-- Opening Marker --

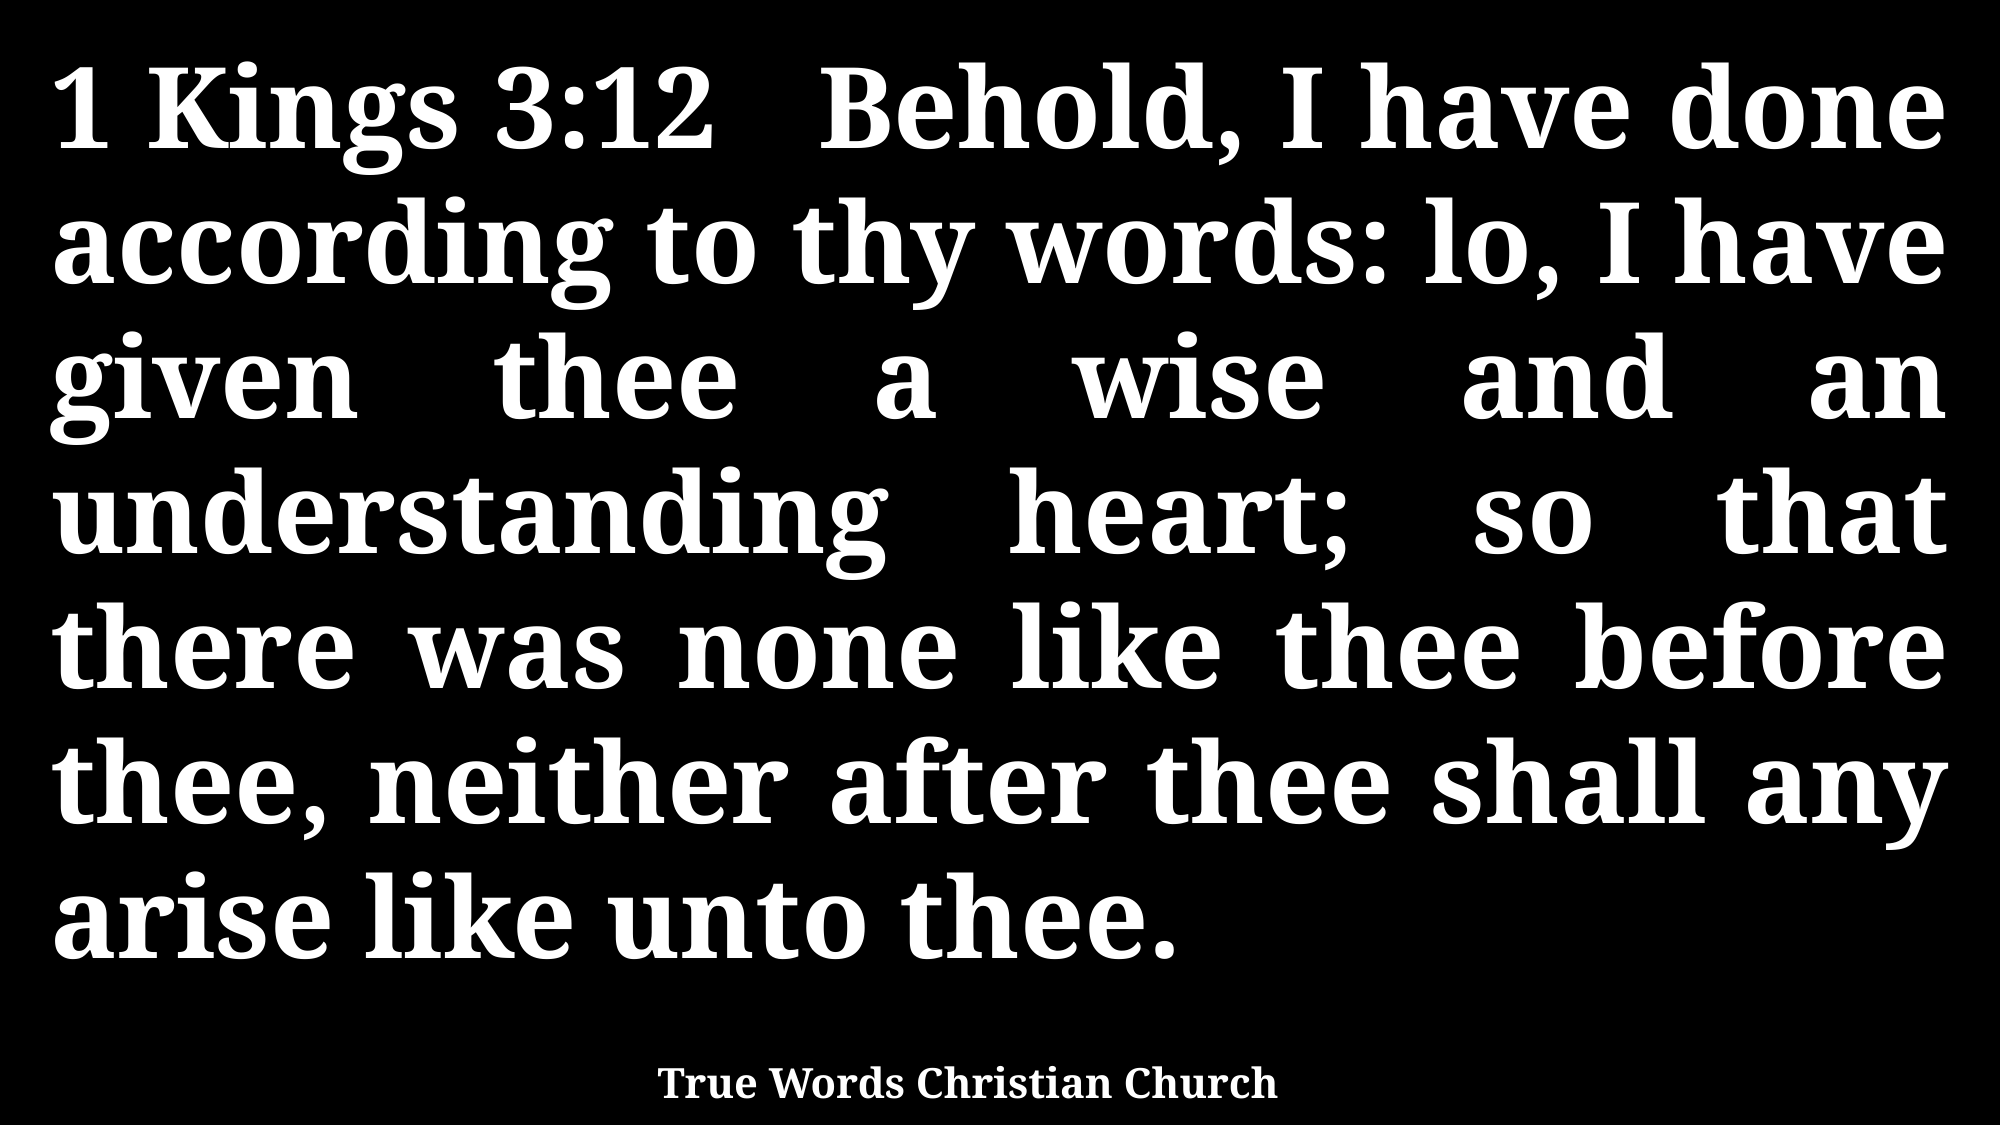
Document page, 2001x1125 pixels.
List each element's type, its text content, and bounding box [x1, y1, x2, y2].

text_box 1 Kings 3:12 Behold, I have done according to thy words: lo, I have given thee a wise and an understanding heart; so that there was none like thee before thee, neither after thee shall any arise like unto thee. [35, 28, 1965, 988]
text_box True Words Christian Church [642, 1049, 1294, 1114]
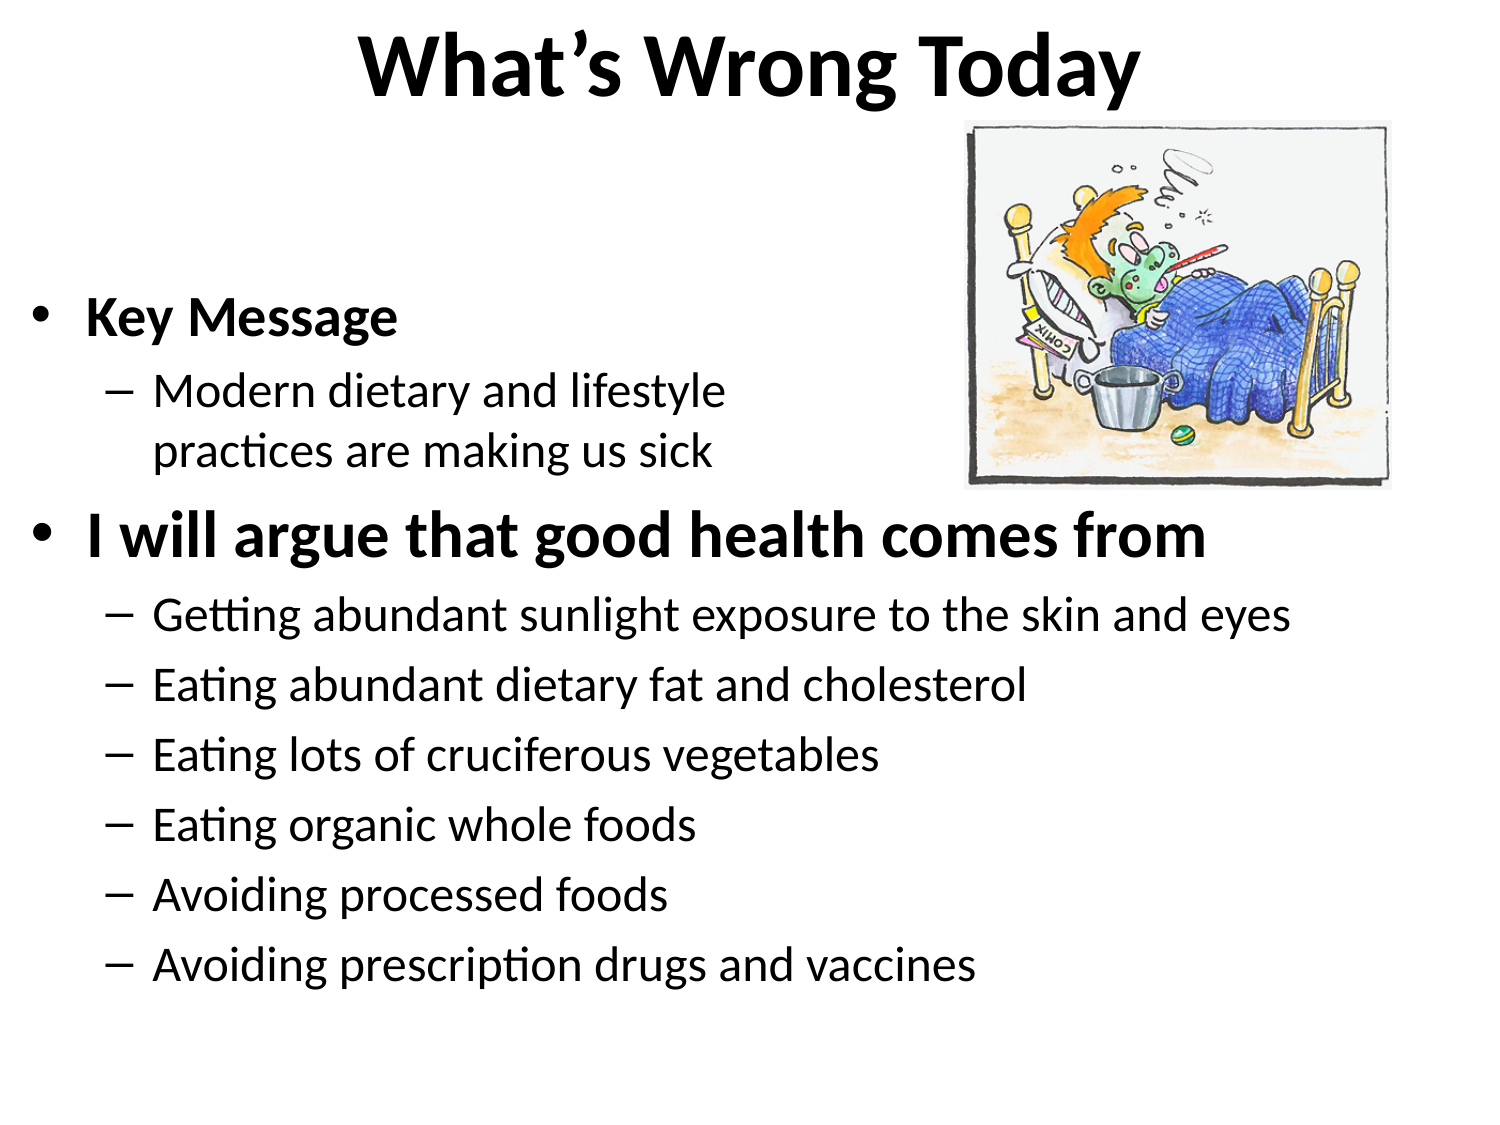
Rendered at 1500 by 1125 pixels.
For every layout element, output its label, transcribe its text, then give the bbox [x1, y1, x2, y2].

list Key Message Modern dietary and lifestyle practices are making us sick I will argue that good health comes from Getting abundant sunlight exposure to the skin and eyes Eating abundant dietary fat and cholesterol Eating lots of cruciferous vegetables Eating organic whole foods Avoiding processed foods Avoiding prescription drugs and vaccines [15, 270, 1461, 1013]
picture [964, 120, 1392, 490]
title What’s Wrong Today [75, 0, 1425, 155]
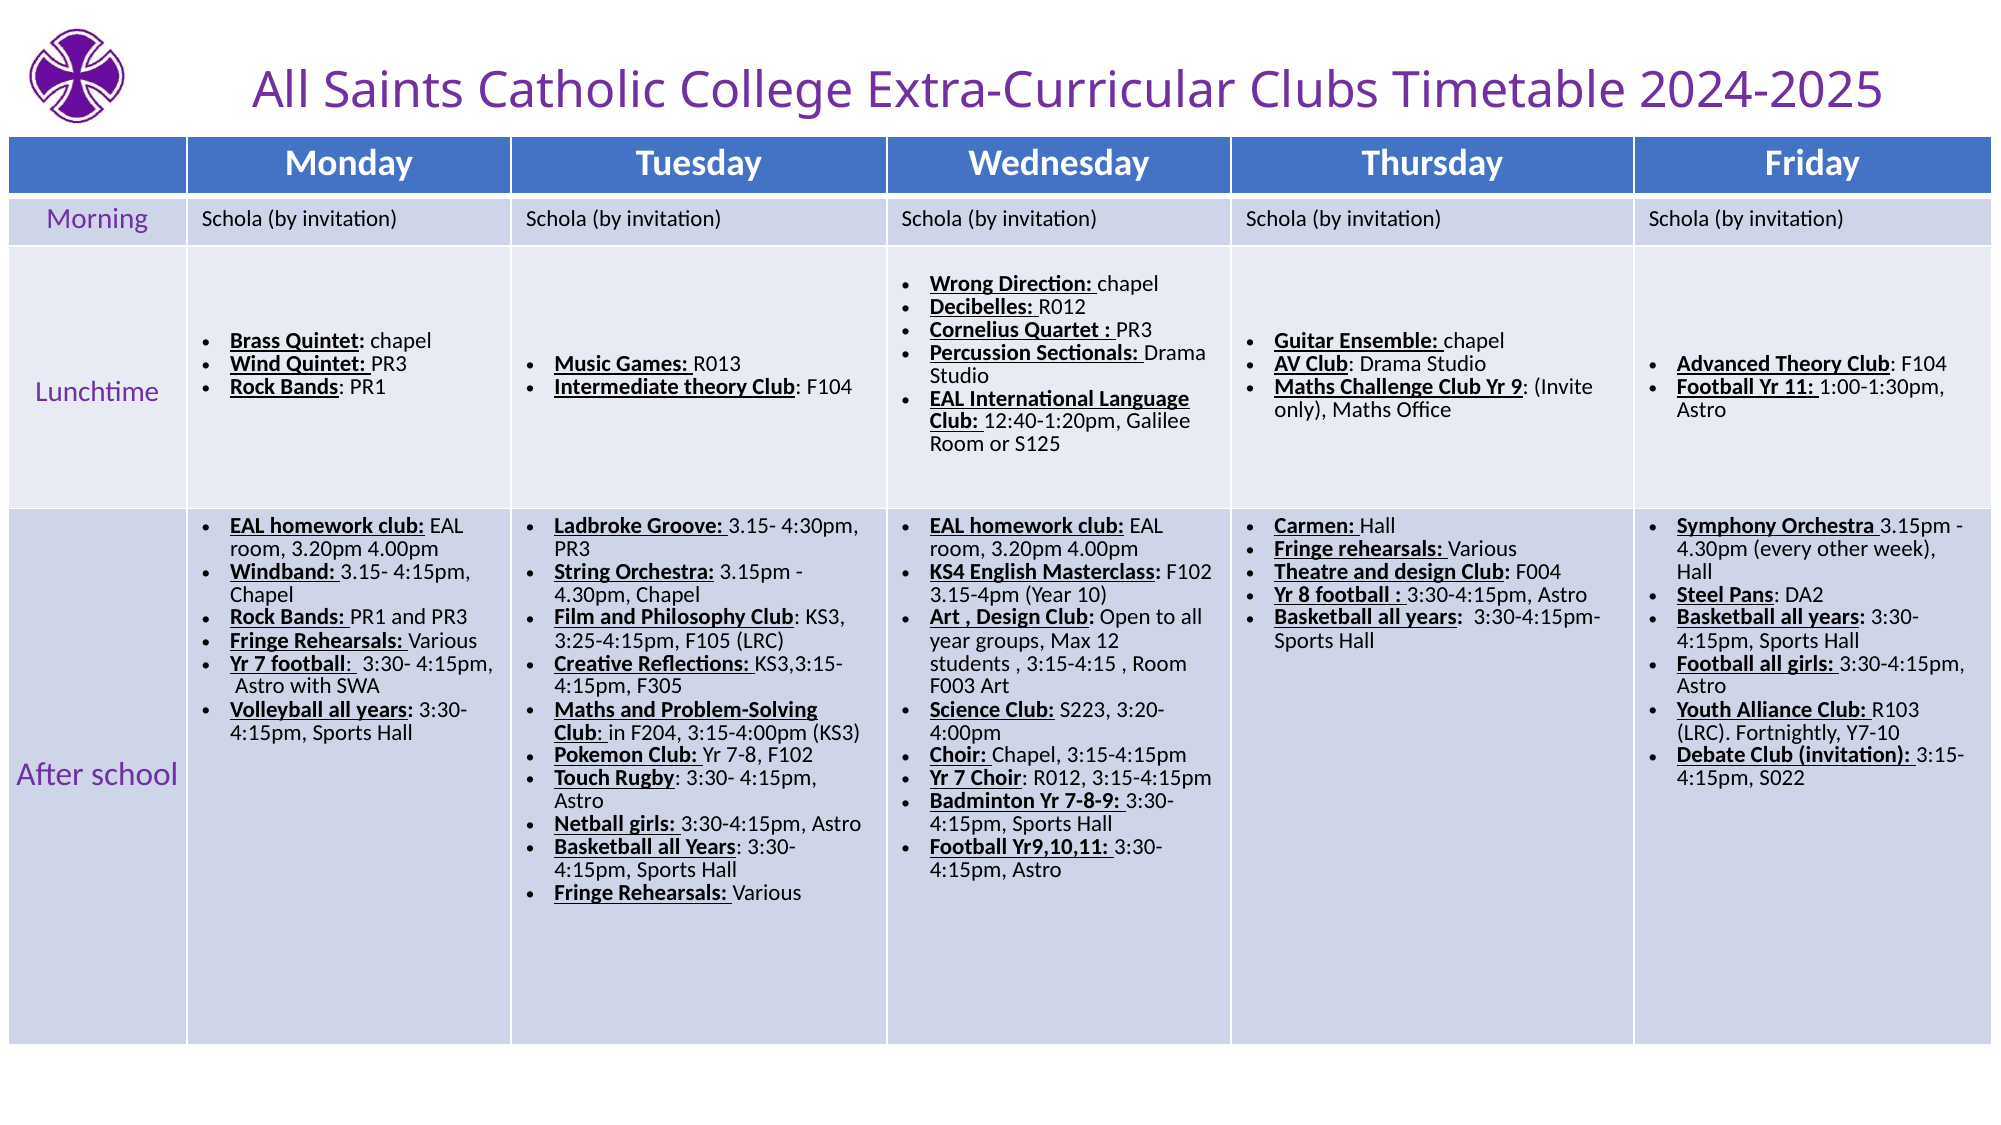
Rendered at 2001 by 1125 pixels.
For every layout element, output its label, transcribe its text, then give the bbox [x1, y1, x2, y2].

table_cell Advanced Theory Club: F104 Football Yr 11: 1:00-1:30pm, Astro [1635, 247, 1991, 508]
table_cell Guitar Ensemble: chapel AV Club: Drama Studio Maths Challenge Club Yr 9: (Invite only), Maths Office [1232, 247, 1633, 508]
table_cell Ladbroke Groove: 3.15- 4:30pm, PR3 String Orchestra: 3.15pm - 4.30pm, Chapel Film and Philosophy Club: KS3, 3:25-4:15pm, F105 (LRC) Creative Reflections: KS3,3:15-4:15pm, F305 Maths and Problem-Solving Club: in F204, 3:15-4:00pm (KS3) Pokemon Club: Yr 7-8, F102 Touch Rugby: 3:30- 4:15pm, Astro Netball girls: 3:30-4:15pm, Astro Basketball all Years: 3:30-4:15pm, Sports Hall Fringe Rehearsals: Various [512, 509, 886, 1044]
table_cell Schola (by invitation) [512, 199, 886, 245]
table_header Thursday [1232, 137, 1633, 193]
table_cell Morning [9, 199, 186, 245]
table_header Friday [1635, 137, 1991, 193]
table_cell EAL homework club: EAL room, 3.20pm 4.00pm KS4 English Masterclass: F102 3.15-4pm (Year 10) Art , Design Club: Open to all year groups, Max 12 students , 3:15-4:15 , Room F003 Art Science Club: S223, 3:20-4:00pm Choir: Chapel, 3:15-4:15pm Yr 7 Choir: R012, 3:15-4:15pm Badminton Yr 7-8-9: 3:30- 4:15pm, Sports Hall Football Yr9,10,11: 3:30-4:15pm, Astro [888, 509, 1230, 1044]
table_cell Brass Quintet: chapel Wind Quintet: PR3 Rock Bands: PR1 [188, 247, 510, 508]
table_cell Schola (by invitation) [1232, 199, 1633, 245]
text_box All Saints Catholic College Extra-Curricular Clubs Timetable 2024-2025 [128, 49, 2000, 125]
table_cell Carmen: Hall Fringe rehearsals: Various Theatre and design Club: F004 Yr 8 football : 3:30-4:15pm, Astro Basketball all years: 3:30-4:15pm- Sports Hall [1232, 509, 1633, 1044]
table_cell Schola (by invitation) [188, 199, 510, 245]
table_header [9, 137, 186, 193]
table_cell Symphony Orchestra 3.15pm - 4.30pm (every other week), Hall Steel Pans: DA2 Basketball all years: 3:30-4:15pm, Sports Hall Football all girls: 3:30-4:15pm, Astro Youth Alliance Club: R103 (LRC). Fortnightly, Y7-10 Debate Club (invitation): 3:15-4:15pm, S022 [1635, 509, 1991, 1044]
picture [25, 25, 128, 126]
table_cell Wrong Direction: chapel Decibelles: R012 Cornelius Quartet : PR3 Percussion Sectionals: Drama Studio EAL International Language Club: 12:40-1:20pm, Galilee Room or S125 [888, 247, 1230, 508]
table_cell Schola (by invitation) [888, 199, 1230, 245]
table_header Wednesday [888, 137, 1230, 193]
table_cell Lunchtime [9, 247, 186, 508]
table_header Tuesday [512, 137, 886, 193]
table_cell Music Games: R013 Intermediate theory Club: F104 [512, 247, 886, 508]
table_cell Schola (by invitation) [1635, 199, 1991, 245]
table_cell After school [9, 509, 186, 1044]
table_cell EAL homework club: EAL room, 3.20pm 4.00pm Windband: 3.15- 4:15pm, Chapel Rock Bands: PR1 and PR3 Fringe Rehearsals: Various Yr 7 football: 3:30- 4:15pm, Astro with SWA Volleyball all years: 3:30-4:15pm, Sports Hall [188, 509, 510, 1044]
table_header Monday [188, 137, 510, 193]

-- Closing Marker --

Problem to solve: Nothing but an exact copy of the data, without pictures, should be returned.

Expected output:
Document page, 2001x1125 pixels.
List each element's type, its text content, and bounding box [x1, y1, x2, y2].

text_box 1 Kings 3:12 Behold, I have done according to thy words: lo, I have given thee a wise and an understanding heart; so that there was none like thee before thee, neither after thee shall any arise like unto thee. [35, 28, 1965, 988]
text_box True Words Christian Church [642, 1049, 1294, 1114]
Rendered at 1500 by 1125 pixels.
For every layout element, output its label, transcribe its text, then give the bbox [x1, y1, x2, y2].

list Key Message Modern dietary and lifestyle practices are making us sick I will argue that good health comes from Getting abundant sunlight exposure to the skin and eyes Eating abundant dietary fat and cholesterol Eating lots of cruciferous vegetables Eating organic whole foods Avoiding processed foods Avoiding prescription drugs and vaccines [15, 270, 1461, 1013]
picture [964, 120, 1392, 490]
title What’s Wrong Today [75, 0, 1425, 155]
Rendered at 2001 by 1125 pixels.
For every layout element, output its label, transcribe its text, then give the bbox [x1, y1, x2, y2].

table_cell Advanced Theory Club: F104 Football Yr 11: 1:00-1:30pm, Astro [1635, 247, 1991, 508]
table_cell Guitar Ensemble: chapel AV Club: Drama Studio Maths Challenge Club Yr 9: (Invite only), Maths Office [1232, 247, 1633, 508]
table_cell Ladbroke Groove: 3.15- 4:30pm, PR3 String Orchestra: 3.15pm - 4.30pm, Chapel Film and Philosophy Club: KS3, 3:25-4:15pm, F105 (LRC) Creative Reflections: KS3,3:15-4:15pm, F305 Maths and Problem-Solving Club: in F204, 3:15-4:00pm (KS3) Pokemon Club: Yr 7-8, F102 Touch Rugby: 3:30- 4:15pm, Astro Netball girls: 3:30-4:15pm, Astro Basketball all Years: 3:30-4:15pm, Sports Hall Fringe Rehearsals: Various [512, 509, 886, 1044]
table_cell Schola (by invitation) [512, 199, 886, 245]
table_header Thursday [1232, 137, 1633, 193]
table_cell Morning [9, 199, 186, 245]
table_header Friday [1635, 137, 1991, 193]
table_cell EAL homework club: EAL room, 3.20pm 4.00pm KS4 English Masterclass: F102 3.15-4pm (Year 10) Art , Design Club: Open to all year groups, Max 12 students , 3:15-4:15 , Room F003 Art Science Club: S223, 3:20-4:00pm Choir: Chapel, 3:15-4:15pm Yr 7 Choir: R012, 3:15-4:15pm Badminton Yr 7-8-9: 3:30- 4:15pm, Sports Hall Football Yr9,10,11: 3:30-4:15pm, Astro [888, 509, 1230, 1044]
table_cell Brass Quintet: chapel Wind Quintet: PR3 Rock Bands: PR1 [188, 247, 510, 508]
table_cell Schola (by invitation) [1232, 199, 1633, 245]
text_box All Saints Catholic College Extra-Curricular Clubs Timetable 2024-2025 [128, 49, 2000, 125]
table_cell Carmen: Hall Fringe rehearsals: Various Theatre and design Club: F004 Yr 8 football : 3:30-4:15pm, Astro Basketball all years: 3:30-4:15pm- Sports Hall [1232, 509, 1633, 1044]
table_cell Schola (by invitation) [188, 199, 510, 245]
table_header [9, 137, 186, 193]
table_cell Symphony Orchestra 3.15pm - 4.30pm (every other week), Hall Steel Pans: DA2 Basketball all years: 3:30-4:15pm, Sports Hall Football all girls: 3:30-4:15pm, Astro Youth Alliance Club: R103 (LRC). Fortnightly, Y7-10 Debate Club (invitation): 3:15-4:15pm, S022 [1635, 509, 1991, 1044]
picture [25, 25, 128, 126]
table_cell Wrong Direction: chapel Decibelles: R012 Cornelius Quartet : PR3 Percussion Sectionals: Drama Studio EAL International Language Club: 12:40-1:20pm, Galilee Room or S125 [888, 247, 1230, 508]
table_cell Schola (by invitation) [888, 199, 1230, 245]
table_header Wednesday [888, 137, 1230, 193]
table_cell Lunchtime [9, 247, 186, 508]
table_header Tuesday [512, 137, 886, 193]
table_cell Music Games: R013 Intermediate theory Club: F104 [512, 247, 886, 508]
table_cell Schola (by invitation) [1635, 199, 1991, 245]
table_cell After school [9, 509, 186, 1044]
table_cell EAL homework club: EAL room, 3.20pm 4.00pm Windband: 3.15- 4:15pm, Chapel Rock Bands: PR1 and PR3 Fringe Rehearsals: Various Yr 7 football: 3:30- 4:15pm, Astro with SWA Volleyball all years: 3:30-4:15pm, Sports Hall [188, 509, 510, 1044]
table_header Monday [188, 137, 510, 193]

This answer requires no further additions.